Monday, September 14, 2015

Cost of Hope

The bike that saved the day
Hopelessness is a disease, one that completely robs the body and soul of all joy and self-worth.  It slowly creeps into your heart and starts to grow like a cancerous tumor. It makes smart people foolish, turns the active lazy, and the aspiring complacent. Hopeless people aimlessly go through life, feeling helpless and powerless to deal with whatever life throws at them. It manifests itself in many people, on different spectrums of life. However, it is always amplified during times of stress and need.

For one teenage girl from Puerto Cabezas, Nicaragua, hopelessness took hold on her way home from a trip to the hospital. She had just been diagnosed with Chikungunya, a virus that spreads through mosquito bites. Although there is no cure, medication can ease the severe fever and pain that the person endures. Her family is from a far out community and sent her to Puerto Cabezas to go to school. She lives in a one-room wooden house with her two cousins. None of them have any money to buy the medicines that help control the extreme symptoms. The nurse tells the girl that she will just have to endure the high fever and joint pains for the next five days, until her body gets rid of the virus.

:: Listed entries ::
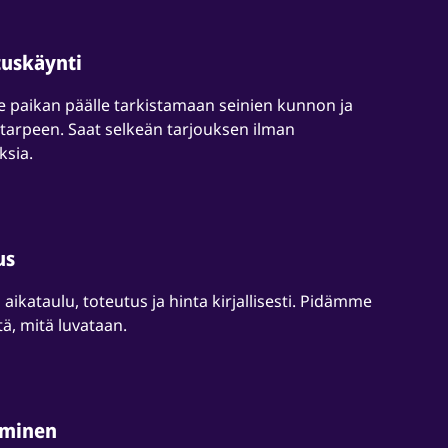
tuskäynti
 paikan päälle tarkistamaan seinien kunnon ja
arpeen. Saat selkeän tarjouksen ilman
ksia.
us
 aikataulu, toteutus ja hinta kirjallisesti. Pidämme
itä, mitä luvataan.
aminen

:: Brief A ::
Answer these questions from the Cost of Hope post:
(i) According to the opening paragraph, what does hopelessness turn smart people into?
(ii) What virus was the teenage girl from Puerto Cabezas diagnosed with?
(iii) For how many days does the nurse say the girl will have to endure the fever and joint pains?
:: Brief B ::
In the Cost of Hope post, rewrite the part that opens with the words "Monday, September 14, 2015" and closes with "stress and need.", swapping "cancerous tumor" for "spreading weed".
:: Brief C ::
Extend the Cost of Hope post about the girl with Chikungunya, starting right after its last sentence.

:: Exercise answer A ::
(i) Foolish.
(ii) Chikungunya.
(iii) Five days.

:: Exercise answer B ::
Monday, September 14, 2015

Cost of Hope

The bike that saved the day
Hopelessness is a disease, one that completely robs the body and soul of all joy and self-worth.  It slowly creeps into your heart and starts to grow like a spreading weed. It makes smart people foolish, turns the active lazy, and the aspiring complacent. Hopeless people aimlessly go through life, feeling helpless and powerless to deal with whatever life throws at them. It manifests itself in many people, on different spectrums of life. However, it is always amplified during times of stress and need.

:: Exercise answer C ::
She collapses on her front porch, totally exhausted from the five-minute walk from the clinic to her house. With the next five days weighing heavily on her mind, she hears her cousin talking to their neighbor. She knows that he works for Wings of Hope, flying patients from remote communities to Puerto Cabezas. A small hint of hope begins to build within her, as she hears her neighbor's motorcycle head down the street toward the pharmacy. This inkling of hope transforms into a reality as the neighbor returns with the medicine. The next few days are full of healing as her body, with the help of the medicine, fights the virus. On her way to school on day four, she excitedly tells her neighbor that she has fully recovered and is so happy to return to school.

For the neighbor, the cost of hope was only a trip to the pharmacy and two dollars worth of medicine. But for the young girl it meant everything – four days of her life being properly cared for with less suffering.

Hope is what fuels change and development. It is essential for dreams to become reality. If you don't have a desire or an expectation to do great things, those things will never be accomplished. Sometimes, the cost of hope is more than a $2 pharmacy bill. Other times, it costs nothing more than a helping hand or an understanding spirit. But with the promise of what can be accomplished by people with hope, it is an investment that the world needs to make.